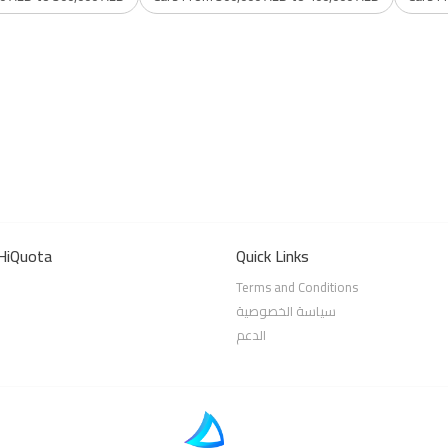
HiQuota
Quick Links
Terms and Conditions
سياسة الخصوصية
الدعم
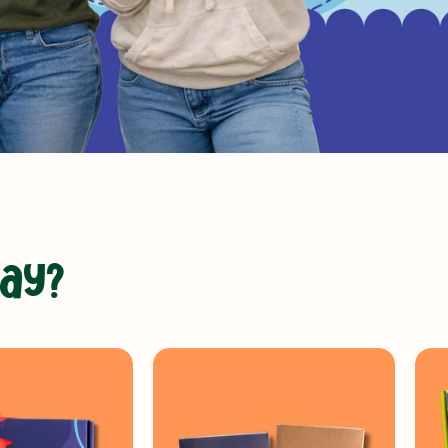
a
y
?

§ **Written task**: Before writing out the material above, please remove its pictures; everything else stays exact.

§ **Task output**:
HiQuota
Quick Links
Terms and Conditions
سياسة الخصوصية
الدعم
a
y
?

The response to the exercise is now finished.